For years, Chanel Miller was known in legal proceedings as “Emily Doe,” the woman assaulted while unconscious by Brock Turner outside an on-campus fraternity house. She identifies herself in a memoir, “Know My Name,” scheduled to be released Sept. 24.

The Associated Press does not usually identify victims of sex crimes, but Miller has identified herself. CBS will air an interview with her Sept. 22, and the New York Times published a story about the book Wednesday.

Miller’s author page on Penguin Random House’s website describes her as a San Francisco resident and a writer and artist with a degree in literature from the University of California, Santa Barbara.

A jury found Turner guilty of assaulting Miller while she was incapacitated by alcohol in January 2015. The emotional victim impact statement Miller read at his sentencing went viral, serving as a rallying cry for victims of sexual abuse.

In it, she detailed how the assault and the aftermath affected her life.

“My independence, natural joy, gentleness, and steady lifestyle I had been enjoying became distorted beyond recognition. I became closed off, angry, self-deprecating, tired, irritable, empty,” Miller wrote.

Many people were enraged when Turner was sentenced to six months in jail in 2016 after his conviction for felony sexual assault, more than a year before the #MeToo movement took off.

Judge Aaron Persky, who imposed the sentence, was recalled by voters in 2018, the first judge to be recalled in California since 1932.

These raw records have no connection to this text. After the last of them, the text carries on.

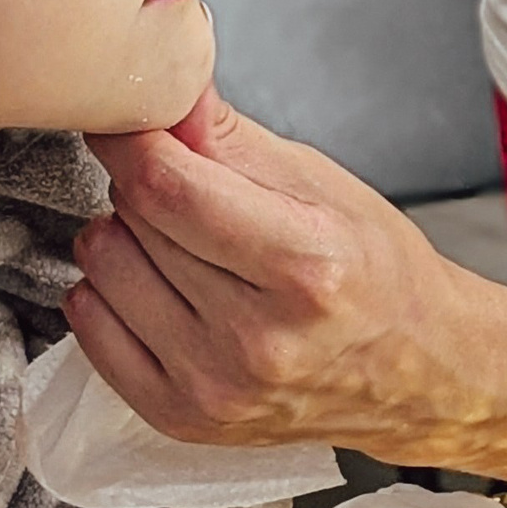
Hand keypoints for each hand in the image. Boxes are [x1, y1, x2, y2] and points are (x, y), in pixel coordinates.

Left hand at [68, 91, 497, 451]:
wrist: (416, 372)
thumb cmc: (376, 271)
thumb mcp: (323, 183)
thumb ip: (231, 137)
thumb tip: (164, 89)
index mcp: (305, 266)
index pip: (169, 188)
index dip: (131, 141)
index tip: (123, 120)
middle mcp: (257, 338)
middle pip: (134, 222)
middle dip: (146, 185)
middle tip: (185, 188)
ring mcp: (214, 387)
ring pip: (102, 269)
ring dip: (125, 239)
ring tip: (180, 243)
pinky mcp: (181, 418)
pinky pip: (90, 329)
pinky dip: (109, 293)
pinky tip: (158, 286)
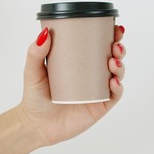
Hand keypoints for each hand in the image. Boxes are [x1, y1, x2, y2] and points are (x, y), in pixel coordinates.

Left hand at [17, 25, 125, 145]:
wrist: (36, 125)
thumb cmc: (35, 96)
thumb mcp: (33, 70)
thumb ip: (35, 52)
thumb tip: (45, 33)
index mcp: (80, 63)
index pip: (99, 46)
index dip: (111, 36)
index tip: (115, 27)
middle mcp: (91, 76)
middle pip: (113, 58)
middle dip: (119, 49)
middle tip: (115, 46)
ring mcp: (97, 91)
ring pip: (117, 75)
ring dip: (120, 66)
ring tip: (113, 62)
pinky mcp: (99, 106)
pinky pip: (114, 96)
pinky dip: (118, 88)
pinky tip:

“When people read her book, they will be impressed with her. They will be convinced that Judge Persky and Stanford University behaved very badly,” said Michele Dauber, a Stanford law professor who launched the recall campaign.

“Many victims of sexual violence are subjected to the same terrible treatment by courts and universities that Ms. Miller experienced,” she said.

To critics, Persky embodied an outdated judicial system that treated sexual assault too lightly and seemed overly concerned with the male attacker, in this case an athlete with a budding career.